**Records for this exercise:**
# # # # #

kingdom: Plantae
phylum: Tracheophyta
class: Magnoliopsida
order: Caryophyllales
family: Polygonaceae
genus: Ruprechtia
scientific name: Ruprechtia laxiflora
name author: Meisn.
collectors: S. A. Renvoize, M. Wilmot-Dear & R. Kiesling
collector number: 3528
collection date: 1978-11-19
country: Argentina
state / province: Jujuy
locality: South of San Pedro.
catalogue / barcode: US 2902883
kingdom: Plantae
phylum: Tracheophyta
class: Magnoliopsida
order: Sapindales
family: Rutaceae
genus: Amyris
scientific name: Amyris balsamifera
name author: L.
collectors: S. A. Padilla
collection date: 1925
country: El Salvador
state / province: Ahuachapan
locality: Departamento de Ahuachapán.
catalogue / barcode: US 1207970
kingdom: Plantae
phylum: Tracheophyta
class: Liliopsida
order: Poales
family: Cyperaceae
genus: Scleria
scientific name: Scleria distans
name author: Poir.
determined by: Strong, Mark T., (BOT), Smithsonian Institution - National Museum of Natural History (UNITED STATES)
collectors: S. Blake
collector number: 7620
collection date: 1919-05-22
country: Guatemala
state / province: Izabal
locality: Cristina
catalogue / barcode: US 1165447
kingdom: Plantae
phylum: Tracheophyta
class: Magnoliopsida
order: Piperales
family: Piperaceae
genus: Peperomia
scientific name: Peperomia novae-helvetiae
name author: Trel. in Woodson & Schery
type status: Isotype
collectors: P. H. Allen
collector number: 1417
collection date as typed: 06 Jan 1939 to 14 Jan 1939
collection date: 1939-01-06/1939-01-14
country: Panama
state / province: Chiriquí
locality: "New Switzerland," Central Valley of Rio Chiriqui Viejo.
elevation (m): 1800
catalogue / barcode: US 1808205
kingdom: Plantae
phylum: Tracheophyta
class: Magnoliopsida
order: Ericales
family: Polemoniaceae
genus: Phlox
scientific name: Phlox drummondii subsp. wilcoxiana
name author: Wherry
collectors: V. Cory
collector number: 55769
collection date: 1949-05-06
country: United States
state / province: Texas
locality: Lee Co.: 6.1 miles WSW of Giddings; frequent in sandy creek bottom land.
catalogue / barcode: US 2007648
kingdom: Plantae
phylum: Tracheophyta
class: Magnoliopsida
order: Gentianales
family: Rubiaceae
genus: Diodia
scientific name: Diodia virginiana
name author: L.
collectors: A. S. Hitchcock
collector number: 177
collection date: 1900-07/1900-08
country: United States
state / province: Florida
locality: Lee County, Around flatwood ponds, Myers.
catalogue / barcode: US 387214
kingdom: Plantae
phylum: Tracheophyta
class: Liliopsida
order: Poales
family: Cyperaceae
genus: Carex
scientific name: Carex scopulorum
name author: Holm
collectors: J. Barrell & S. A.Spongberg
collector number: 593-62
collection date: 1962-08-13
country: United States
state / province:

# # # # #

**Problem to work on:** Copy out word for word everything in the items above, from the line containing "scientific name: Amyris balsamifera" down to the line containing "genus: Phlox", including both of those lines.

**Answer for this exercise:**
scientific name: Amyris balsamifera
name author: L.
collectors: S. A. Padilla
collection date: 1925
country: El Salvador
state / province: Ahuachapan
locality: Departamento de Ahuachapán.
catalogue / barcode: US 1207970
kingdom: Plantae
phylum: Tracheophyta
class: Liliopsida
order: Poales
family: Cyperaceae
genus: Scleria
scientific name: Scleria distans
name author: Poir.
determined by: Strong, Mark T., (BOT), Smithsonian Institution - National Museum of Natural History (UNITED STATES)
collectors: S. Blake
collector number: 7620
collection date: 1919-05-22
country: Guatemala
state / province: Izabal
locality: Cristina
catalogue / barcode: US 1165447
kingdom: Plantae
phylum: Tracheophyta
class: Magnoliopsida
order: Piperales
family: Piperaceae
genus: Peperomia
scientific name: Peperomia novae-helvetiae
name author: Trel. in Woodson & Schery
type status: Isotype
collectors: P. H. Allen
collector number: 1417
collection date as typed: 06 Jan 1939 to 14 Jan 1939
collection date: 1939-01-06/1939-01-14
country: Panama
state / province: Chiriquí
locality: "New Switzerland," Central Valley of Rio Chiriqui Viejo.
elevation (m): 1800
catalogue / barcode: US 1808205
kingdom: Plantae
phylum: Tracheophyta
class: Magnoliopsida
order: Ericales
family: Polemoniaceae
genus: Phlox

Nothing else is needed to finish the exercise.